[[ DATA FOR REVIEW open ]]
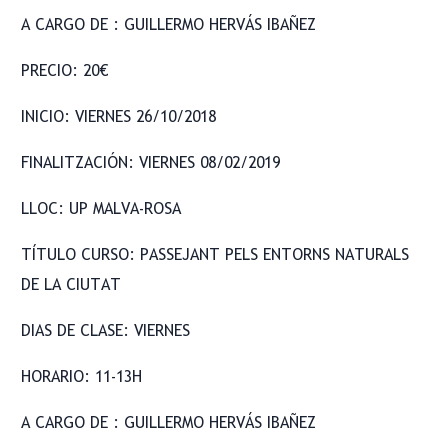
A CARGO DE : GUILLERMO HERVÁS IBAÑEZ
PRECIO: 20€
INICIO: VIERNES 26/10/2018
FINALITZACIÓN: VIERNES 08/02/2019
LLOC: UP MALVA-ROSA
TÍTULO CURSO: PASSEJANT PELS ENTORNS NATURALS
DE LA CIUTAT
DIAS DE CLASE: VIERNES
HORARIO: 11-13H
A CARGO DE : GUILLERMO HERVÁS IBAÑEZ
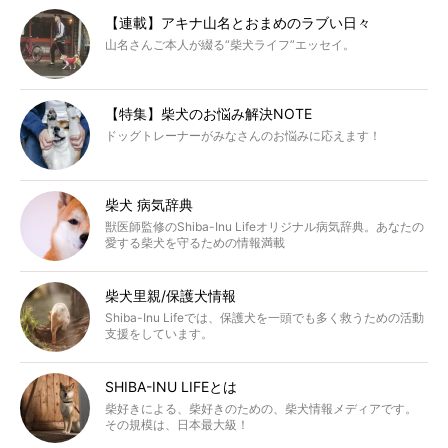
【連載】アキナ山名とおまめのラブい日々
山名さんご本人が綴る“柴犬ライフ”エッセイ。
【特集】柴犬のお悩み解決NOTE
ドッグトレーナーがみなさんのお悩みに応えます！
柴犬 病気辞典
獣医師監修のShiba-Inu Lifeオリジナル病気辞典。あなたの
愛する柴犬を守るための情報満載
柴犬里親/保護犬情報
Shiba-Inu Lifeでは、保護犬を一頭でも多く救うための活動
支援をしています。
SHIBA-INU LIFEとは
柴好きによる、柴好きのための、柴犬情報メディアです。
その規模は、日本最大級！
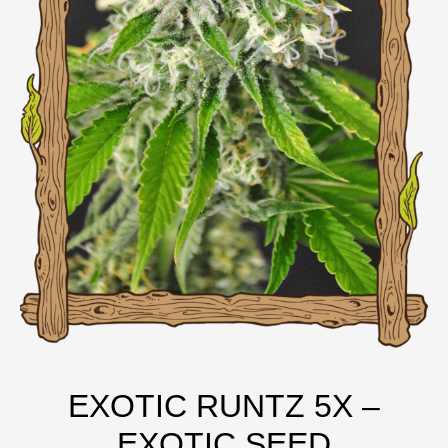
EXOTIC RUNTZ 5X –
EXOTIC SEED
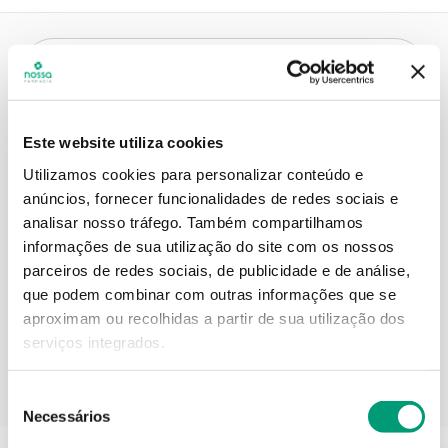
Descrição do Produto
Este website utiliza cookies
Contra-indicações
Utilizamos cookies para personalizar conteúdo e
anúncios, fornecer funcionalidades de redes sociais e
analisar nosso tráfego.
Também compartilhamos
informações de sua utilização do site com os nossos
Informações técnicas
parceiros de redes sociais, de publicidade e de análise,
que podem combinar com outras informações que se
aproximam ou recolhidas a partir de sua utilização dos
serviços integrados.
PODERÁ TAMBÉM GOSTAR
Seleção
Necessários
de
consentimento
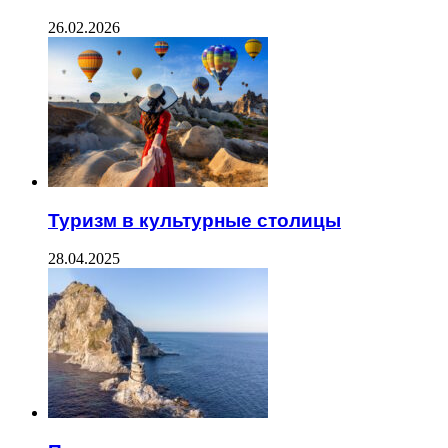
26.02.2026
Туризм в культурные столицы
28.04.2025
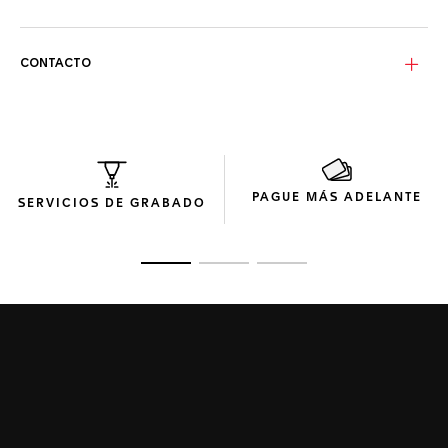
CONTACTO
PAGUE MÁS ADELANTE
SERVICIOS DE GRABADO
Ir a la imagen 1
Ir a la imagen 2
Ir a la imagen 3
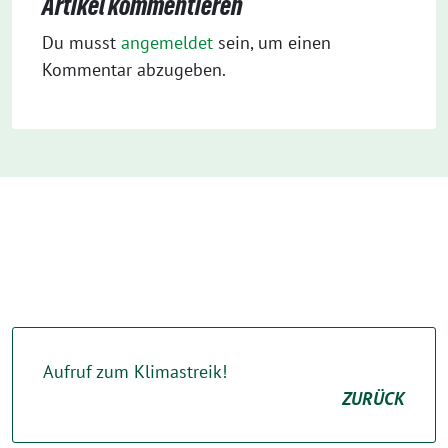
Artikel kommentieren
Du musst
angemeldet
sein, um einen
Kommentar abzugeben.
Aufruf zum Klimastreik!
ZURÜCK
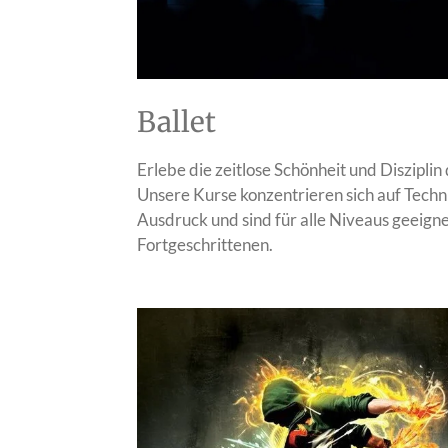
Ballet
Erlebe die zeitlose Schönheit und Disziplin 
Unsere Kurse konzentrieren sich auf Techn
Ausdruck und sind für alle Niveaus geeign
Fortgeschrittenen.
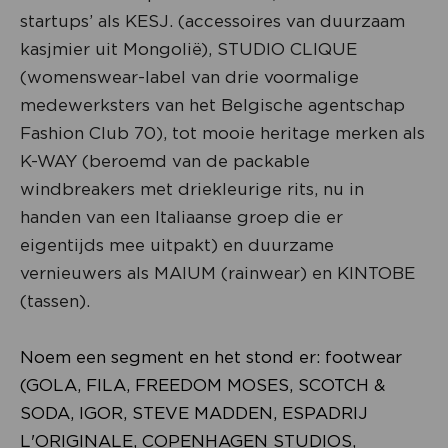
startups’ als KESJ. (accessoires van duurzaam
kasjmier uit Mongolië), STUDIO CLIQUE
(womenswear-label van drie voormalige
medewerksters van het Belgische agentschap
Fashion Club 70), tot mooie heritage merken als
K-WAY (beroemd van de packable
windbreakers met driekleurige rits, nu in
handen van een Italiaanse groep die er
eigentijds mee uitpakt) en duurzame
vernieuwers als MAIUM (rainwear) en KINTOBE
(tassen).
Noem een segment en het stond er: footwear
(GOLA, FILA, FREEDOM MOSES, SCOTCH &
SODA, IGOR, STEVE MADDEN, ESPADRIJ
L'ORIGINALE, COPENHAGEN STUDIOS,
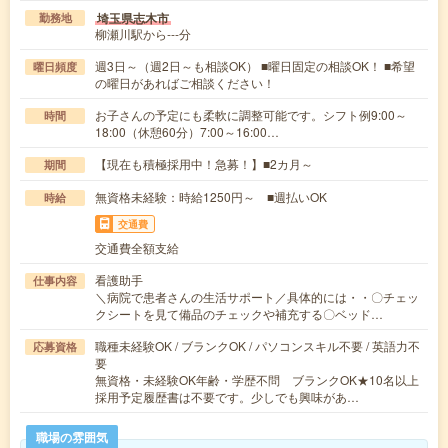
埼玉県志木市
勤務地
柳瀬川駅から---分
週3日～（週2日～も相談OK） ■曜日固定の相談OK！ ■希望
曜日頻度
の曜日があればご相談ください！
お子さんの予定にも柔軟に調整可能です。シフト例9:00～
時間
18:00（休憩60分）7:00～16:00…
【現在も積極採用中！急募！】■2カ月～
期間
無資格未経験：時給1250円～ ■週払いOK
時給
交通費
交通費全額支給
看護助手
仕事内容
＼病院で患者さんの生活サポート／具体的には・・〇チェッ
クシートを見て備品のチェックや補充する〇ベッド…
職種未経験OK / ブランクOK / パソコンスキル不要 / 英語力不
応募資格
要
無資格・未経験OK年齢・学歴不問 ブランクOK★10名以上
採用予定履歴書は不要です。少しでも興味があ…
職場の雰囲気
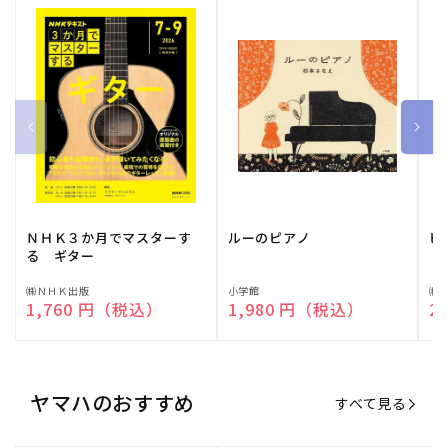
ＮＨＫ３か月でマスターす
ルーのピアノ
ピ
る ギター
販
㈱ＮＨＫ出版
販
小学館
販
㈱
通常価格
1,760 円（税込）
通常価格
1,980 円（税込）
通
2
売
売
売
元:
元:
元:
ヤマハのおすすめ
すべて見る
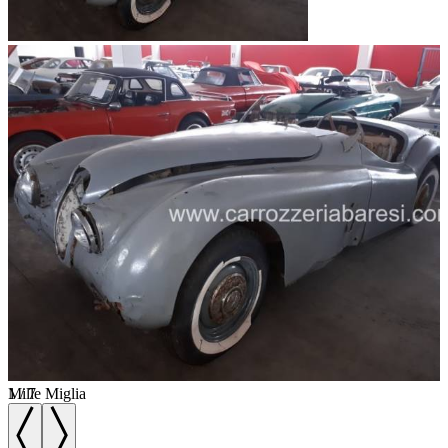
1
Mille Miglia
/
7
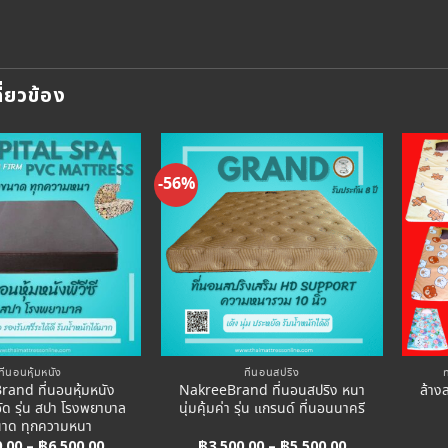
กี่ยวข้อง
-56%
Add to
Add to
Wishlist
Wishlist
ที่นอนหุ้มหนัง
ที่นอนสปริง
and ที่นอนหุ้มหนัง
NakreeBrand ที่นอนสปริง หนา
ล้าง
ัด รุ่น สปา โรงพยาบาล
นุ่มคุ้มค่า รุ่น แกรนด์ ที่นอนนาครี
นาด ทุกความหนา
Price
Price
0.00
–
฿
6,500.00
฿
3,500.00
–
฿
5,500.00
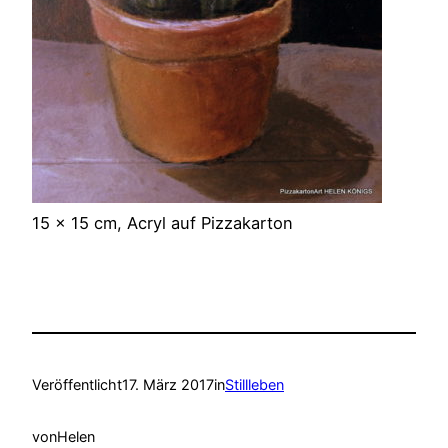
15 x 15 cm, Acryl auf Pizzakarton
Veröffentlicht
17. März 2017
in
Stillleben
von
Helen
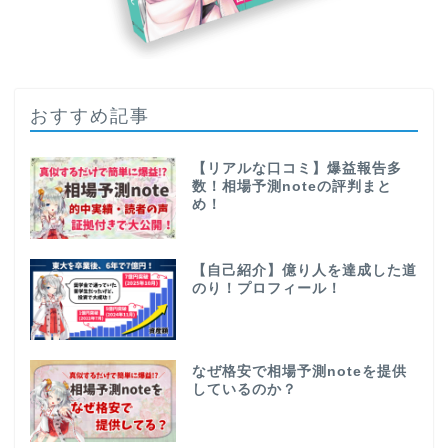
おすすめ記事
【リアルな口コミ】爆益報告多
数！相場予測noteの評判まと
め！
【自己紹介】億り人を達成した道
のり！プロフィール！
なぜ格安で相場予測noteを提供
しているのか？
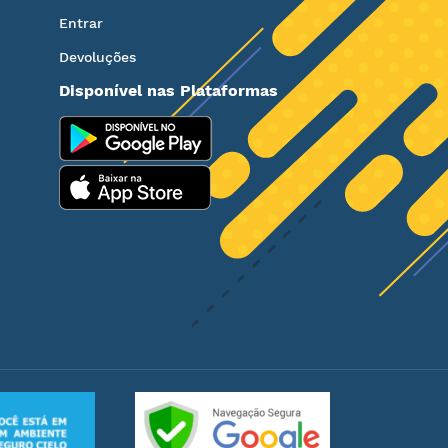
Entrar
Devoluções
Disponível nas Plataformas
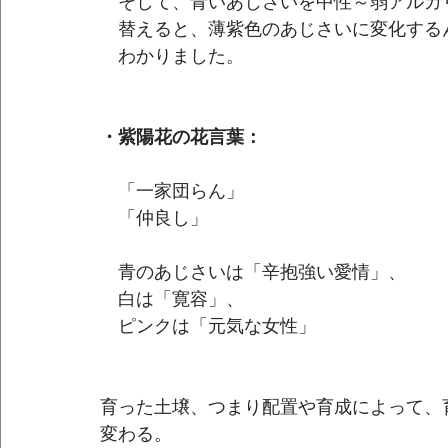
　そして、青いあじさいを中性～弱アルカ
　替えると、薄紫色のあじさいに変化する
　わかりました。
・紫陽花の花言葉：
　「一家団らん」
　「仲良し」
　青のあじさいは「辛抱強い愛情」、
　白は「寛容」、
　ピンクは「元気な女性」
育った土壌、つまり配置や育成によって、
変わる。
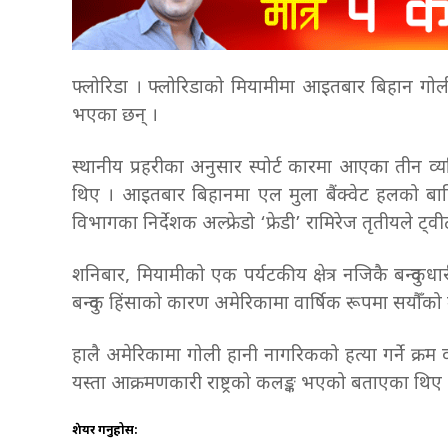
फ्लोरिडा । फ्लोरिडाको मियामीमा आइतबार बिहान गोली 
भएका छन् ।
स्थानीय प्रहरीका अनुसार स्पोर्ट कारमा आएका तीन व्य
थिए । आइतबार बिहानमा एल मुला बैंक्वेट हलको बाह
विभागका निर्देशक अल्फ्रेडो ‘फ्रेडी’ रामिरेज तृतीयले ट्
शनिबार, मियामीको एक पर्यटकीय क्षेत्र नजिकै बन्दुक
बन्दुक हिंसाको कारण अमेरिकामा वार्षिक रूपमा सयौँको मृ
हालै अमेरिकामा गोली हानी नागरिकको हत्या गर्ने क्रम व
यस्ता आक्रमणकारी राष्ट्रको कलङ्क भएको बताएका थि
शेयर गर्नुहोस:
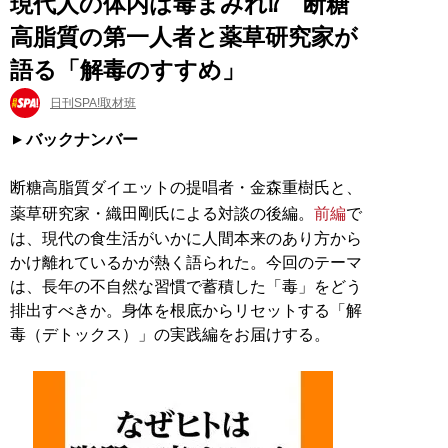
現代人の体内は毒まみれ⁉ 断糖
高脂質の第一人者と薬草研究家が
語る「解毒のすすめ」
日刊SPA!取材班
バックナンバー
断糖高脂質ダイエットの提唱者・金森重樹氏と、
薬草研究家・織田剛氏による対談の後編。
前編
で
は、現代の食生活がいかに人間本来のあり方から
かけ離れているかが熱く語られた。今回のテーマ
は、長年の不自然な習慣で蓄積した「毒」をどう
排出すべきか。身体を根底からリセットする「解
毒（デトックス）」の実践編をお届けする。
[[ DATA FOR REVIEW closed ]]
* _TASK TO COMPLETE_
Copy every line above word for word, leaving the pictures out of your answer.

* _SOLUTION TO THIS PROBLEM_
A CARGO DE : GUILLERMO HERVÁS IBAÑEZ
PRECIO: 20€
INICIO: VIERNES 26/10/2018
FINALITZACIÓN: VIERNES 08/02/2019
LLOC: UP MALVA-ROSA
TÍTULO CURSO: PASSEJANT PELS ENTORNS NATURALS
DE LA CIUTAT
DIAS DE CLASE: VIERNES
HORARIO: 11-13H
A CARGO DE : GUILLERMO HERVÁS IBAÑEZ
【連載】アキナ山名とおまめのラブい日々
山名さんご本人が綴る“柴犬ライフ”エッセイ。
【特集】柴犬のお悩み解決NOTE
ドッグトレーナーがみなさんのお悩みに応えます！
柴犬 病気辞典
獣医師監修のShiba-Inu Lifeオリジナル病気辞典。あなたの
愛する柴犬を守るための情報満載
柴犬里親/保護犬情報
Shiba-Inu Lifeでは、保護犬を一頭でも多く救うための活動
支援をしています。
SHIBA-INU LIFEとは
柴好きによる、柴好きのための、柴犬情報メディアです。
その規模は、日本最大級！
EXOTIC RUNTZ 5X –
EXOTIC SEED
Descrição do Produto
Este website utiliza cookies
Contra-indicações
Utilizamos cookies para personalizar conteúdo e
anúncios, fornecer funcionalidades de redes sociais e
analisar nosso tráfego.
Também compartilhamos
informações de sua utilização do site com os nossos
Informações técnicas
parceiros de redes sociais, de publicidade e de análise,
que podem combinar com outras informações que se
aproximam ou recolhidas a partir de sua utilização dos
serviços integrados.
PODERÁ TAMBÉM GOSTAR
Seleção
Necessários
de
consentimento
26.02.2026
Туризм в культурные столицы
28.04.2025
CONTACTO
PAGUE MÁS ADELANTE
SERVICIOS DE GRABADO
Ir a la imagen 1
Ir a la imagen 2
Ir a la imagen 3
Artikel kommentieren
Du musst
angemeldet
sein, um einen
Kommentar abzugeben.
Aufruf zum Klimastreik!
ZURÜCK
Ballet
Erlebe die zeitlose Schönheit und Disziplin 
Unsere Kurse konzentrieren sich auf Techn
Ausdruck und sind für alle Niveaus geeign
Fortgeschrittenen.
startups’ als KESJ. (accessoires van duurzaam
kasjmier uit Mongolië), STUDIO CLIQUE
(womenswear-label van drie voormalige
medewerksters van het Belgische agentschap
Fashion Club 70), tot mooie heritage merken als
K-WAY (beroemd van de packable
windbreakers met driekleurige rits, nu in
handen van een Italiaanse groep die er
eigentijds mee uitpakt) en duurzame
vernieuwers als MAIUM (rainwear) en KINTOBE
(tassen).
Noem een segment en het stond er: footwear
(GOLA, FILA, FREEDOM MOSES, SCOTCH &
SODA, IGOR, STEVE MADDEN, ESPADRIJ
L'ORIGINALE, COPENHAGEN STUDIOS,
埼玉県志木市
勤務地
柳瀬川駅から---分
週3日～（週2日～も相談OK） ■曜日固定の相談OK！ ■希望
曜日頻度
の曜日があればご相談ください！
お子さんの予定にも柔軟に調整可能です。シフト例9:00～
時間
18:00（休憩60分）7:00～16:00…
【現在も積極採用中！急募！】■2カ月～
期間
無資格未経験：時給1250円～ ■週払いOK
時給
交通費
交通費全額支給
看護助手
仕事内容
＼病院で患者さんの生活サポート／具体的には・・〇チェッ
クシートを見て備品のチェックや補充する〇ベッド…
職種未経験OK / ブランクOK / パソコンスキル不要 / 英語力不
応募資格
要
無資格・未経験OK年齢・学歴不問 ブランクOK★10名以上
採用予定履歴書は不要です。少しでも興味があ…
職場の雰囲気
ＮＨＫ３か月でマスターす
ルーのピアノ
ピ
る ギター
販
㈱ＮＨＫ出版
販
小学館
販
㈱
通常価格
1,760 円（税込）
通常価格
1,980 円（税込）
通
2
売
売
売
元:
元:
元:
ヤマハのおすすめ
すべて見る
1
Mille Miglia
/
7
กี่ยวข้อง
-56%
Add to
Add to
Wishlist
Wishlist
ที่นอนหุ้มหนัง
ที่นอนสปริง
and ที่นอนหุ้มหนัง
NakreeBrand ที่นอนสปริง หนา
ล้าง
ัด รุ่น สปา โรงพยาบาล
นุ่มคุ้มค่า รุ่น แกรนด์ ที่นอนนาครี
นาด ทุกความหนา
Price
Price
0.00
–
฿
6,500.00
฿
3,500.00
–
฿
5,500.00
15 x 15 cm, Acryl auf Pizzakarton
Veröffentlicht
17. März 2017
in
Stillleben
von
Helen
おすすめ記事
【リアルな口コミ】爆益報告多
数！相場予測noteの評判まと
め！
【自己紹介】億り人を達成した道
のり！プロフィール！
なぜ格安で相場予測noteを提供
しているのか？
Entrar
Devoluções
Disponível nas Plataformas
　そして、青いあじさいを中性～弱アルカ
　替えると、薄紫色のあじさいに変化する
　わかりました。
・紫陽花の花言葉：
　「一家団らん」
　「仲良し」
　青のあじさいは「辛抱強い愛情」、
　白は「寛容」、
　ピンクは「元気な女性」
育った土壌、つまり配置や育成によって、
変わる。
फ्लोरिडा । फ्लोरिडाको मियामीमा आइतबार बिहान गोली 
भएका छन् ।
स्थानीय प्रहरीका अनुसार स्पोर्ट कारमा आएका तीन व्य
थिए । आइतबार बिहानमा एल मुला बैंक्वेट हलको बाह
विभागका निर्देशक अल्फ्रेडो ‘फ्रेडी’ रामिरेज तृतीयले ट्
शनिबार, मियामीको एक पर्यटकीय क्षेत्र नजिकै बन्दुक
बन्दुक हिंसाको कारण अमेरिकामा वार्षिक रूपमा सयौँको मृ
हालै अमेरिकामा गोली हानी नागरिकको हत्या गर्ने क्रम व
यस्ता आक्रमणकारी राष्ट्रको कलङ्क भएको बताएका थि
शेयर गर्नुहोस:
現代人の体内は毒まみれ⁉ 断糖
高脂質の第一人者と薬草研究家が
語る「解毒のすすめ」
日刊SPA!取材班
バックナンバー
断糖高脂質ダイエットの提唱者・金森重樹氏と、
薬草研究家・織田剛氏による対談の後編。
前編
で
は、現代の食生活がいかに人間本来のあり方から
かけ離れているかが熱く語られた。今回のテーマ
は、長年の不自然な習慣で蓄積した「毒」をどう
排出すべきか。身体を根底からリセットする「解
毒（デトックス）」の実践編をお届けする。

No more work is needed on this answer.